(Text segment):

□ □ □ □

Google Cloud needs to evaluate the performance of future GPU platforms and optimize the efficiency of its GPU fleet for machine learning workloads.
Requirements
- 2 years of experience with software development in one or more programming languages, or 1 year of experience with an advanced degree.
- 2 years of experience with data structures or algorithms in either an academic or industry setting.
- 3 years of experience with LLMs/ML, algorithms and tools (e.g. TensorFlow/Jax), Artificial Intelligence (AI), deep learning, or natural language processing.
- 2 years of experience building and developing large-scale infrastructure, distributed systems or networks, or experience with compute technologies, storage, or hardware architecture.
- Experience in developing and deploying AI/ML models and algorithms.
- Experience in Python and any other languages (e.g., C++, Kotlin, Java.).
- Understanding of Machine Learning, data analysis and developer tools.
Responsibilities
- Help Google Cloud thoroughly evaluate the performance of future GPU platforms with an opportunity to influence the GPU roadmap at Google.

□ □ □ □

Extracted page text data:
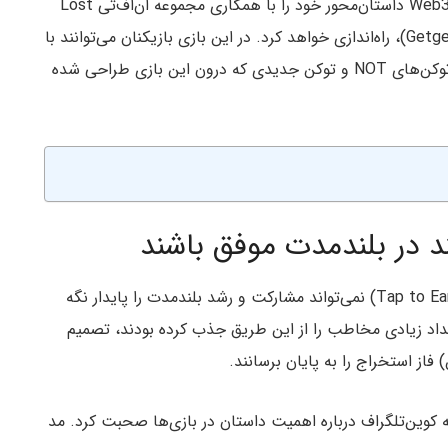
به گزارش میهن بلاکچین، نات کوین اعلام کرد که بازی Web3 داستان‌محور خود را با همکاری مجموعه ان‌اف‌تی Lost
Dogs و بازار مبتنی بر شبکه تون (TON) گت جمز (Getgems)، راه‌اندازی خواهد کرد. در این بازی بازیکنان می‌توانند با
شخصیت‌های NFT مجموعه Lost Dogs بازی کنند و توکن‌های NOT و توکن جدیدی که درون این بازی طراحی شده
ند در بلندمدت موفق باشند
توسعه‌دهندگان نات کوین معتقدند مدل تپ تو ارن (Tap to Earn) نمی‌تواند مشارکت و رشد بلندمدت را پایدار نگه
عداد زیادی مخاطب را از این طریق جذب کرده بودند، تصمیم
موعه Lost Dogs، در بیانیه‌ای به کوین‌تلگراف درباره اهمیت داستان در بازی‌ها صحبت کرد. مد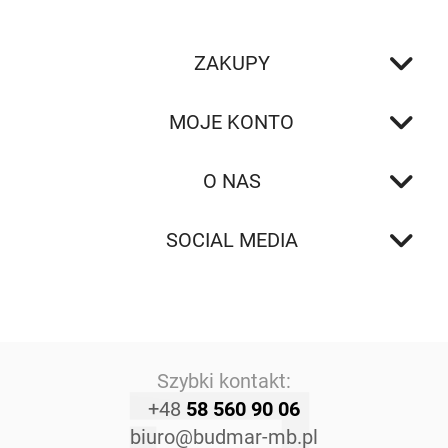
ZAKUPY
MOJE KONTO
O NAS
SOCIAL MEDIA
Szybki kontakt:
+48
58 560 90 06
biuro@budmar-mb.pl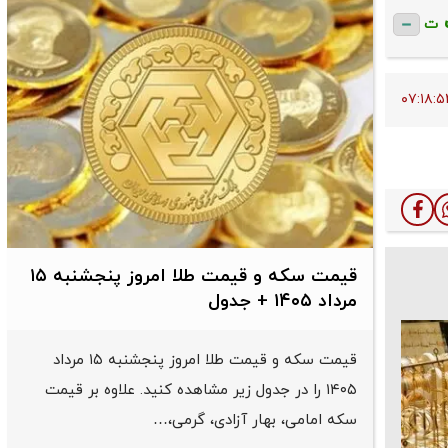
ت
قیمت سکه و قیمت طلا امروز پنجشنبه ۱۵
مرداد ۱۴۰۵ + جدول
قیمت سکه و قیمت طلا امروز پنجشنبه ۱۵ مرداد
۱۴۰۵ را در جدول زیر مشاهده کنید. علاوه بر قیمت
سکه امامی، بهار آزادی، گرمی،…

□ □ □ □

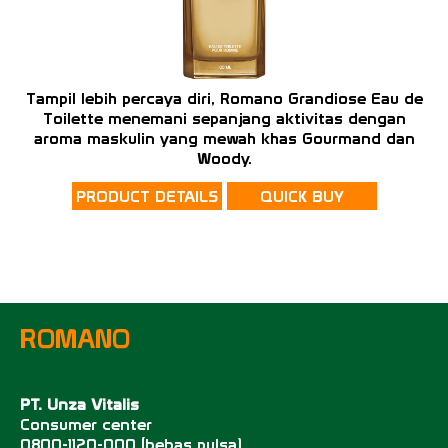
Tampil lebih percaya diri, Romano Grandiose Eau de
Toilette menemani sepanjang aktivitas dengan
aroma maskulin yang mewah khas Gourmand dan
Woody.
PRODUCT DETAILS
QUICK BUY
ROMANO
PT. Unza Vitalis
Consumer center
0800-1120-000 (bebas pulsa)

□ □ □ □

(About this exercise):
Rewrite the paragraph of the job description that begins "Google Cloud needs to evaluate" as a two-item list, keeping its main facts. This data comes from a separate source.

(Result of this exercise):
- Google Cloud must evaluate how future GPU platforms perform.
- It must also optimize the efficiency of its GPU fleet for machine learning workloads.